Conditional Statements

Conditional Statements allow us to control the flow of our program execution. If the code statements only executed one after the other until the end of a function, the functionality would be very limited.

Once upon a time, flow-charts were popular (maybe they still are?) where we could design our program flow with decision nodes to decide which branch to go down. Typically, we would test a condition for true or false and branch accordingly.

In a game, we are likely to have simple true/false conditions to test or, a more complex state with several possibilities.

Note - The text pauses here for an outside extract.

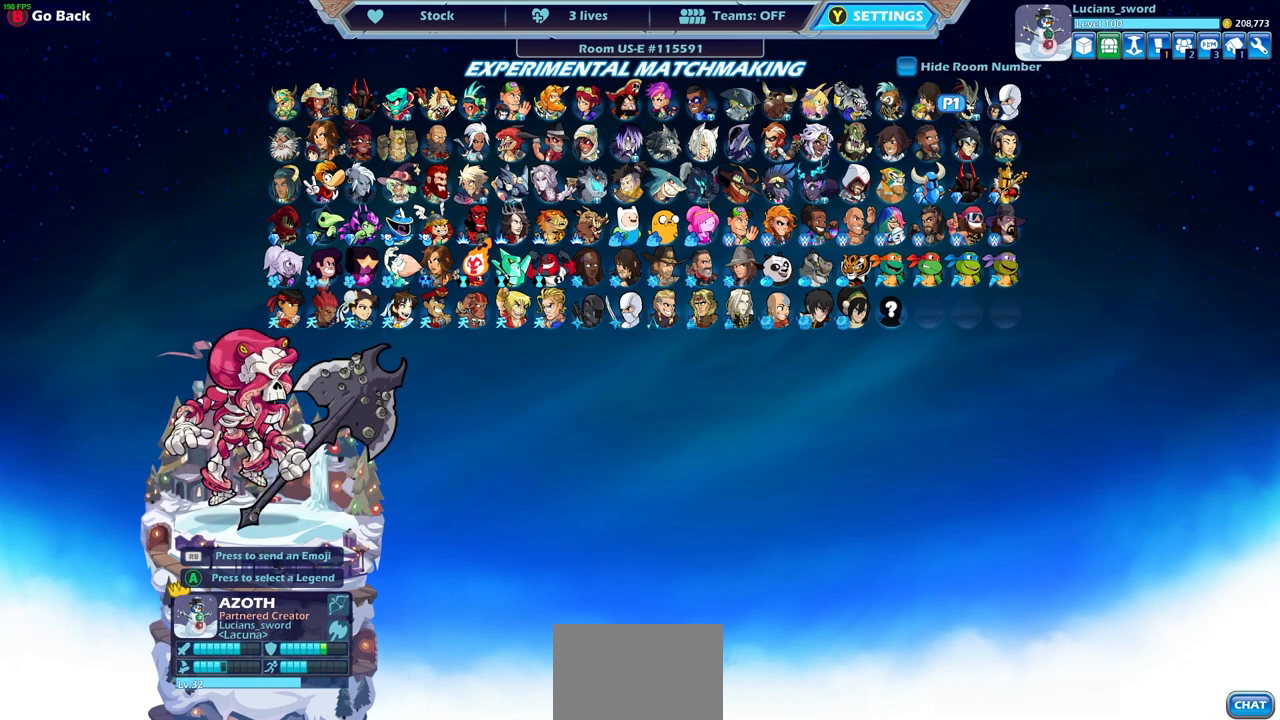
{"buttons": [], "left_stick": "center", "right_stick": "center", "events": [[100, "DPAD_RIGHT", "down"], [167, "DPAD_RIGHT", "up"]]}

The basic conditional statement uses the if / else / elif syntax. We use indentation to define the levels for how deep into the if structure we are. Here are some GDScript code examples:

extends Node2D

func _ready():
	var n = 6
	
	# Inline 'if' statement
	if n == 6: print("n is equal to six")
	
	n = 4
	# Regular 'if' statement 
	if n == 4:
		print("n is equal to four")
	
	# 'else/if' statement
	if n == 6:
		print("n is equal to six")
	else:
		print("n is not equal to six")
	
	# Messy indented 'else/if' statement
	if n == 6:
		print("n is equal to six")
	else:
		if n < 6:
			print("n is less than six")
		else:
			print("n is greater than six")
	
	n = 8
	# Tidier 'else/if' statement using 'elif'
	if n == 6:
		print("n is equal to six")
	elif n < 6:
		print("n is less than six")
	else:
        print("n is greater than six")


In the above code, you can see how indentation can get messy where there is more than one if test, so elif may be used to make the code tidier.

Match Statement

In other programming languages, the switch statement is commonly provided to allow for conditional branching based on multiple cases of the test value. GDScript provides a powerful alternative Match statement.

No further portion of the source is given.